Israel to stop issuing work visas to Human Rights Watch staff
Human Rights Watch (HRW), which has written several critical reports about Israel’s occupation of Palestinian lands, says the regime in Tel Aviv is set to stop issuing work visas to its staff.
The New-York based rights group had applied for work visas for its Israel and Palestine director, American citizen Omar Shakir, a month ago, but Tel Aviv informed the rights group on February 20 that the request was rejected, the watchdog said in a Friday statement.
HRW further said it had been informed by Tel Aviv that the request had been rejected because it is “not a real human rights group.”
Emmanuel Nahshon, spokesman for the Israeli foreign ministry, confirmed the decision, saying that HRW “demonstrated time and again it is a fundamentally biased and anti-Israeli organization with a clear hostile agenda.”

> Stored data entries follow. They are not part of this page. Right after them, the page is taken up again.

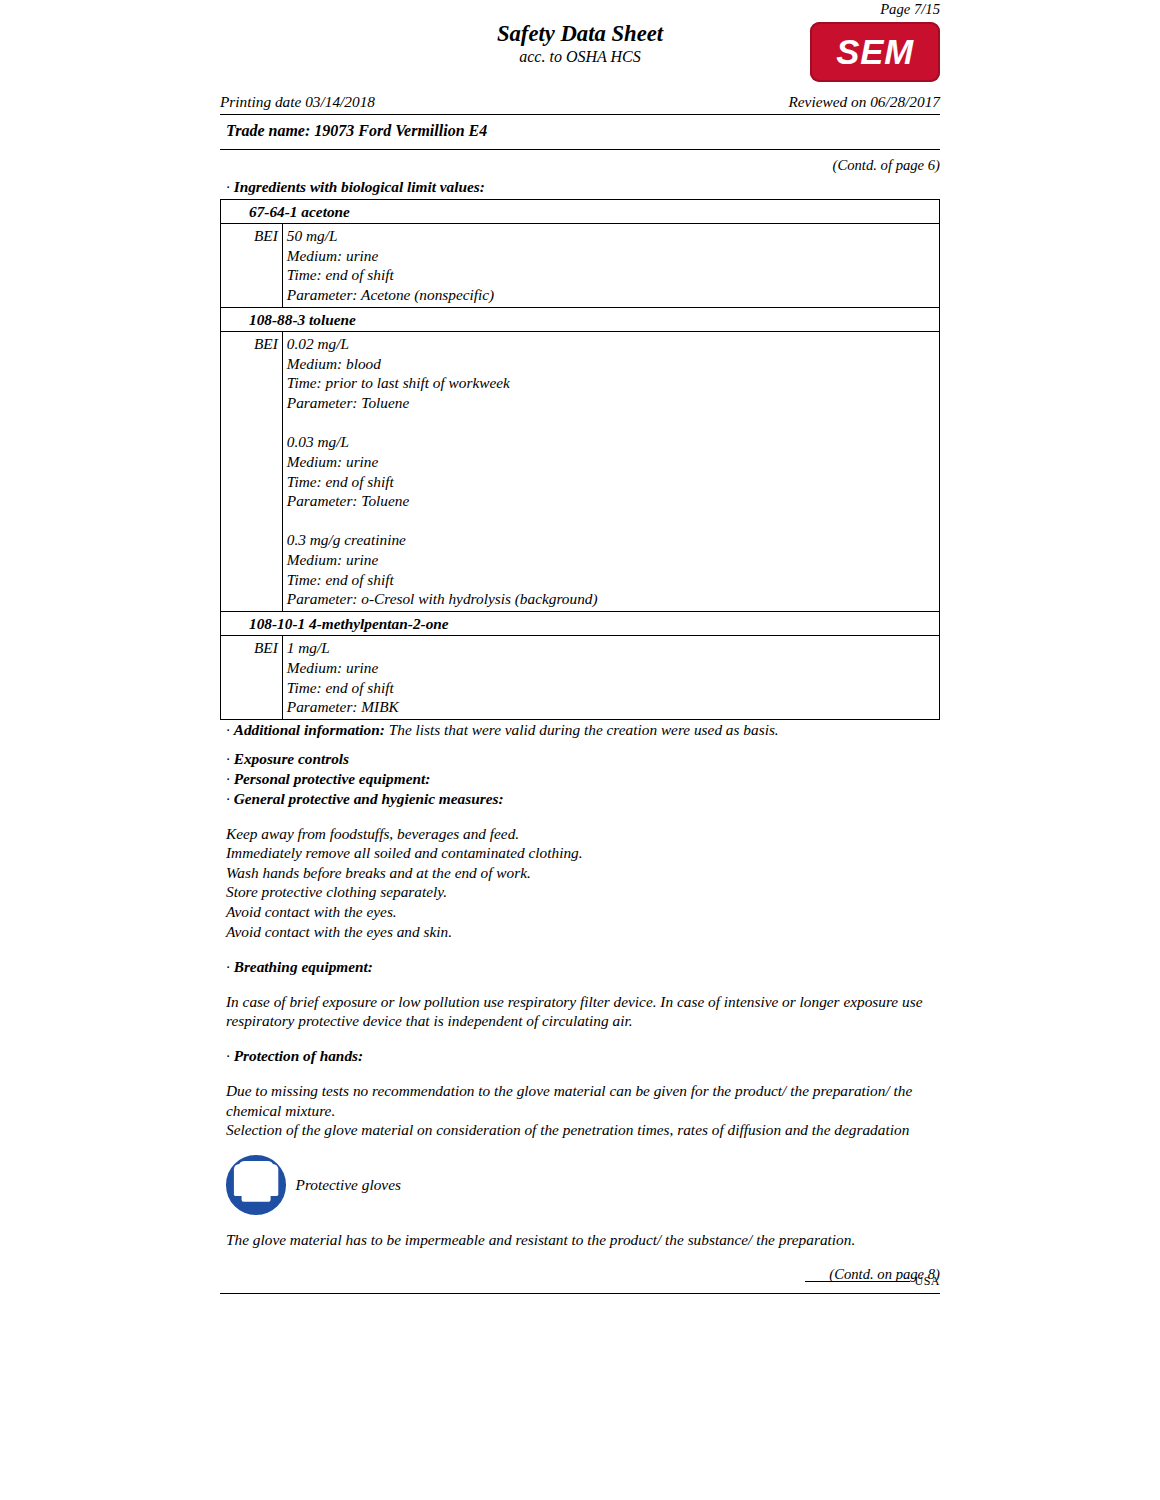Page 7/15
Safety Data Sheet
acc. to OSHA HCS
Printing date 03/14/2018
Reviewed on 06/28/2017
Trade name: 19073 Ford Vermillion E4
(Contd. of page 6)
· Ingredients with biological limit values:
| 67-64-1 acetone |
| BEI | 50 mg/L Medium: urine Time: end of shift Parameter: Acetone (nonspecific) |
| 108-88-3 toluene |
| BEI | 0.02 mg/L Medium: blood Time: prior to last shift of workweek Parameter: Toluene 0.03 mg/L Medium: urine Time: end of shift Parameter: Toluene 0.3 mg/g creatinine Medium: urine Time: end of shift Parameter: o-Cresol with hydrolysis (background) |
| 108-10-1 4-methylpentan-2-one |
| BEI | 1 mg/L Medium: urine Time: end of shift Parameter: MIBK |
· Additional information: The lists that were valid during the creation were used as basis.
· Exposure controls
· Personal protective equipment:
· General protective and hygienic measures:
Keep away from foodstuffs, beverages and feed.
Immediately remove all soiled and contaminated clothing.
Wash hands before breaks and at the end of work.
Store protective clothing separately.
Avoid contact with the eyes.
Avoid contact with the eyes and skin.
· Breathing equipment:
In case of brief exposure or low pollution use respiratory filter device. In case of intensive or longer exposure use respiratory protective device that is independent of circulating air.
· Protection of hands:
Due to missing tests no recommendation to the glove material can be given for the product/ the preparation/ the chemical mixture.
Selection of the glove material on consideration of the penetration times, rates of diffusion and the degradation
Protective gloves
The glove material has to be impermeable and resistant to the product/ the substance/ the preparation.
(Contd. on page 8)
USA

“Why should we give working visas to people whose only purpose is to besmirch us and to attack us?” the Israeli spokesman asked.
In response to Tel Aviv’s decision, Shakir said HRW is “genuinely shocked,” and said, “We work in over 90 countries across the world. Many governments do not like our well-researched findings but their response is not to stifle the messenger.”
Shakir also said Israeli authorities told HRW that the visa ban was not targeting him alone, but would be applied to all foreign members of the organization.
In 2016, HRW published a report, titled “Occupation Inc,” highlighting how international and Israeli firms in Israeli settlements in the occupied West Bank were involved in human rights violations.
“Settlement businesses unavoidably contribute to Israeli policies that dispossess and harshly discriminate against Palestinians, while profiting from Israel’s theft of Palestinian land and other resources,” HRW director of Business and Human Rights Division, Arvind Ganesan, said at the time.
HRW has also launched a vigorous campaign aimed at expelling Israeli football clubs based in West Bank settlements by the FIFA.
Israel has been setting up settlements across the West Bank and East Jerusalem al-Quds since occupying the Palestinian territories in 1967. The constructions have been widely condemned as an insidious push toward facilitating the annexation of the lands.
Last December, the United Nations Security Council unanimously approved a resolution declaring that settlement construction “constitutes a flagrant violation under international law.”
The Israeli Yesha Council settler group says the number of Israeli settlers in the occupied West Bank had risen by 3.9 percent since 2015, twice the growth rate of the Israeli population.